— begin ROWS —

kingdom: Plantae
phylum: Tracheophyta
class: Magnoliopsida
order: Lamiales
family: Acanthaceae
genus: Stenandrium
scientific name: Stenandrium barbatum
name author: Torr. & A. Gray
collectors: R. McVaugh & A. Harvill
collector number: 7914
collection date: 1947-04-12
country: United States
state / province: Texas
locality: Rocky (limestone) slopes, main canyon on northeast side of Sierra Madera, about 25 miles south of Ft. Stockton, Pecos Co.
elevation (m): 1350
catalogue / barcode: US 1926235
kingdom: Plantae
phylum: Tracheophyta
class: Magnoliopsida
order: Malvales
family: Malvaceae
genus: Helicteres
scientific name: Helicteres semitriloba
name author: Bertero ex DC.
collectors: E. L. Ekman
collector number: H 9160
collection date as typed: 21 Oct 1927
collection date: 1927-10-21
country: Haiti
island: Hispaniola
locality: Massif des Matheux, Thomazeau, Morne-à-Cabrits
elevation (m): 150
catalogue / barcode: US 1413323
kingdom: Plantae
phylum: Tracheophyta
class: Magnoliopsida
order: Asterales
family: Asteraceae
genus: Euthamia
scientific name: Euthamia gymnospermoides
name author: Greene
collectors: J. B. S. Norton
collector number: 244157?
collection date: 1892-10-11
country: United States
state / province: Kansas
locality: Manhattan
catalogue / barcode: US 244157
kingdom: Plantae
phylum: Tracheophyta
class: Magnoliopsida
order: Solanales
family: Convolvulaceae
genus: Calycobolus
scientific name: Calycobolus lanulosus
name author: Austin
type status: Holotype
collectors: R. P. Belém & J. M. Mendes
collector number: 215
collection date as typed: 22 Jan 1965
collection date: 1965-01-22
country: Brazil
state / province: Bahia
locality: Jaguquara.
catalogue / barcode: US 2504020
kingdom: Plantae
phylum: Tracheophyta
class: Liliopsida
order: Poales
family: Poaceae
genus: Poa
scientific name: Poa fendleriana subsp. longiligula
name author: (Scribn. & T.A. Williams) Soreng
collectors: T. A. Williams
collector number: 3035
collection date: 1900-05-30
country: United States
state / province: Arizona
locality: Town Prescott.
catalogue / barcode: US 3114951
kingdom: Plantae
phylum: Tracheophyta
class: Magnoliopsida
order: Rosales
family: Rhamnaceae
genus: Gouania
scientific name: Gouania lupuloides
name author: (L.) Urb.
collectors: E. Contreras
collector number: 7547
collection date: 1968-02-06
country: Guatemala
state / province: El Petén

— end ROWS —

Swap every "collectors" in the lines above for "collected by" and write out all the lines again, changing nothing else.

kingdom: Plantae
phylum: Tracheophyta
class: Magnoliopsida
order: Lamiales
family: Acanthaceae
genus: Stenandrium
scientific name: Stenandrium barbatum
name author: Torr. & A. Gray
collected by: R. McVaugh & A. Harvill
collector number: 7914
collection date: 1947-04-12
country: United States
state / province: Texas
locality: Rocky (limestone) slopes, main canyon on northeast side of Sierra Madera, about 25 miles south of Ft. Stockton, Pecos Co.
elevation (m): 1350
catalogue / barcode: US 1926235
kingdom: Plantae
phylum: Tracheophyta
class: Magnoliopsida
order: Malvales
family: Malvaceae
genus: Helicteres
scientific name: Helicteres semitriloba
name author: Bertero ex DC.
collected by: E. L. Ekman
collector number: H 9160
collection date as typed: 21 Oct 1927
collection date: 1927-10-21
country: Haiti
island: Hispaniola
locality: Massif des Matheux, Thomazeau, Morne-à-Cabrits
elevation (m): 150
catalogue / barcode: US 1413323
kingdom: Plantae
phylum: Tracheophyta
class: Magnoliopsida
order: Asterales
family: Asteraceae
genus: Euthamia
scientific name: Euthamia gymnospermoides
name author: Greene
collected by: J. B. S. Norton
collector number: 244157?
collection date: 1892-10-11
country: United States
state / province: Kansas
locality: Manhattan
catalogue / barcode: US 244157
kingdom: Plantae
phylum: Tracheophyta
class: Magnoliopsida
order: Solanales
family: Convolvulaceae
genus: Calycobolus
scientific name: Calycobolus lanulosus
name author: Austin
type status: Holotype
collected by: R. P. Belém & J. M. Mendes
collector number: 215
collection date as typed: 22 Jan 1965
collection date: 1965-01-22
country: Brazil
state / province: Bahia
locality: Jaguquara.
catalogue / barcode: US 2504020
kingdom: Plantae
phylum: Tracheophyta
class: Liliopsida
order: Poales
family: Poaceae
genus: Poa
scientific name: Poa fendleriana subsp. longiligula
name author: (Scribn. & T.A. Williams) Soreng
collected by: T. A. Williams
collector number: 3035
collection date: 1900-05-30
country: United States
state / province: Arizona
locality: Town Prescott.
catalogue / barcode: US 3114951
kingdom: Plantae
phylum: Tracheophyta
class: Magnoliopsida
order: Rosales
family: Rhamnaceae
genus: Gouania
scientific name: Gouania lupuloides
name author: (L.) Urb.
collected by: E. Contreras
collector number: 7547
collection date: 1968-02-06
country: Guatemala
state / province: El Petén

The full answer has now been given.